━━━━━ Exercise data ━━━━━
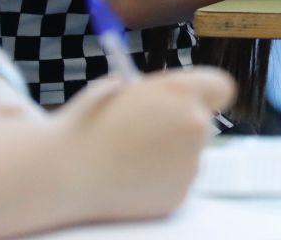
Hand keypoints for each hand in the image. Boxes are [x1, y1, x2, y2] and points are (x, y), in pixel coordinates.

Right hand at [58, 67, 234, 222]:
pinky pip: (176, 181)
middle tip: (146, 134)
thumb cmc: (84, 125)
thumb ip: (153, 90)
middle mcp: (194, 126)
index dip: (206, 95)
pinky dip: (159, 181)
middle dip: (181, 127)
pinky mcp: (180, 194)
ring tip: (128, 159)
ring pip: (190, 155)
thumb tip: (172, 95)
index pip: (221, 87)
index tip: (193, 102)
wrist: (59, 174)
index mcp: (180, 92)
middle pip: (205, 124)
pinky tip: (128, 178)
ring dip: (169, 156)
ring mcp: (190, 163)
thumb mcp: (118, 87)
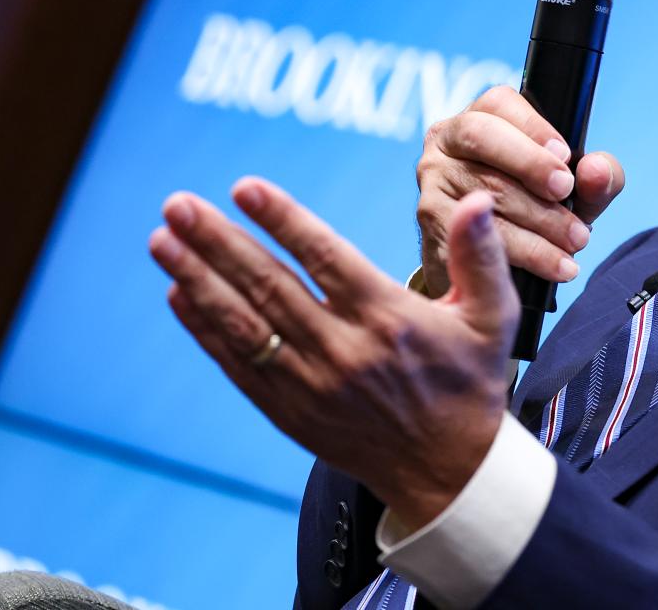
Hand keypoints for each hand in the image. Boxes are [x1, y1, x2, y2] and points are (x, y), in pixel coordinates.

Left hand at [149, 177, 515, 527]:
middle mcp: (344, 350)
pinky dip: (205, 328)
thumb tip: (477, 202)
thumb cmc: (472, 382)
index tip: (243, 187)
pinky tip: (179, 293)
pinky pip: (238, 364)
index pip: (325, 258)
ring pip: (244, 323)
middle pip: (269, 286)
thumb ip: (480, 255)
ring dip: (197, 279)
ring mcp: (311, 384)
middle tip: (179, 205)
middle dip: (218, 242)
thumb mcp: (494, 316)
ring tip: (162, 240)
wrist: (450, 471)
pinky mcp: (291, 411)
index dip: (282, 220)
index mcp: (390, 319)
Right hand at [416, 85, 624, 294]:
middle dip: (529, 164)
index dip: (533, 126)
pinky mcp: (430, 223)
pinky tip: (553, 265)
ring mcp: (433, 180)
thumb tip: (595, 169)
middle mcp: (447, 140)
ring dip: (536, 220)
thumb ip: (597, 177)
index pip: (500, 103)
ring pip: (481, 190)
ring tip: (574, 241)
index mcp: (482, 116)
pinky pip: (472, 234)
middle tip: (565, 191)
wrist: (494, 265)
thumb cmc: (540, 208)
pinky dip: (521, 252)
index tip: (565, 155)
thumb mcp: (577, 190)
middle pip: (481, 136)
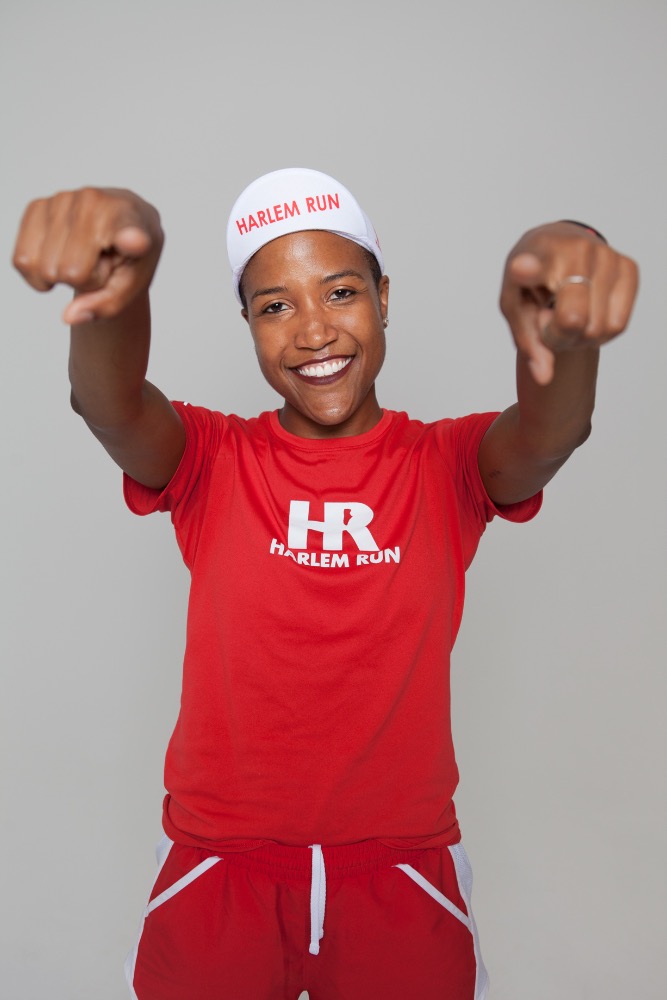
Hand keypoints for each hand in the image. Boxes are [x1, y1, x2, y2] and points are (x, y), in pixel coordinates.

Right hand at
━━━━━
## How to complete this task
Please set down exactly the lines from the first line of the data above through the line with "thumb mcp: (118, 87)", both included, leaving out the pictures.

## Answer to this task
Hand keypoints for each hand in the image. Boxes are [x1, y1, x2, y2] and points are (x, y), in pixel coordinates.

Right hand at [58, 67, 234, 222]:
pinky pip: (176, 181)
middle tip: (146, 134)
thumb cmc: (84, 125)
thumb ip: (153, 90)
middle mcp: (194, 126)
index dip: (206, 95)
pinky dip: (159, 181)
middle dip: (181, 127)
pinky mcp: (180, 194)
ring tip: (128, 159)
ring pip: (190, 155)
thumb tip: (172, 95)
index pip: (221, 87)
index tip: (193, 102)
wrist: (59, 174)
index mcp: (180, 92)
middle pip: (205, 124)
pinky tip: (128, 178)
ring dip: (169, 156)
ring mcp: (190, 163)
thumb mcp: (118, 87)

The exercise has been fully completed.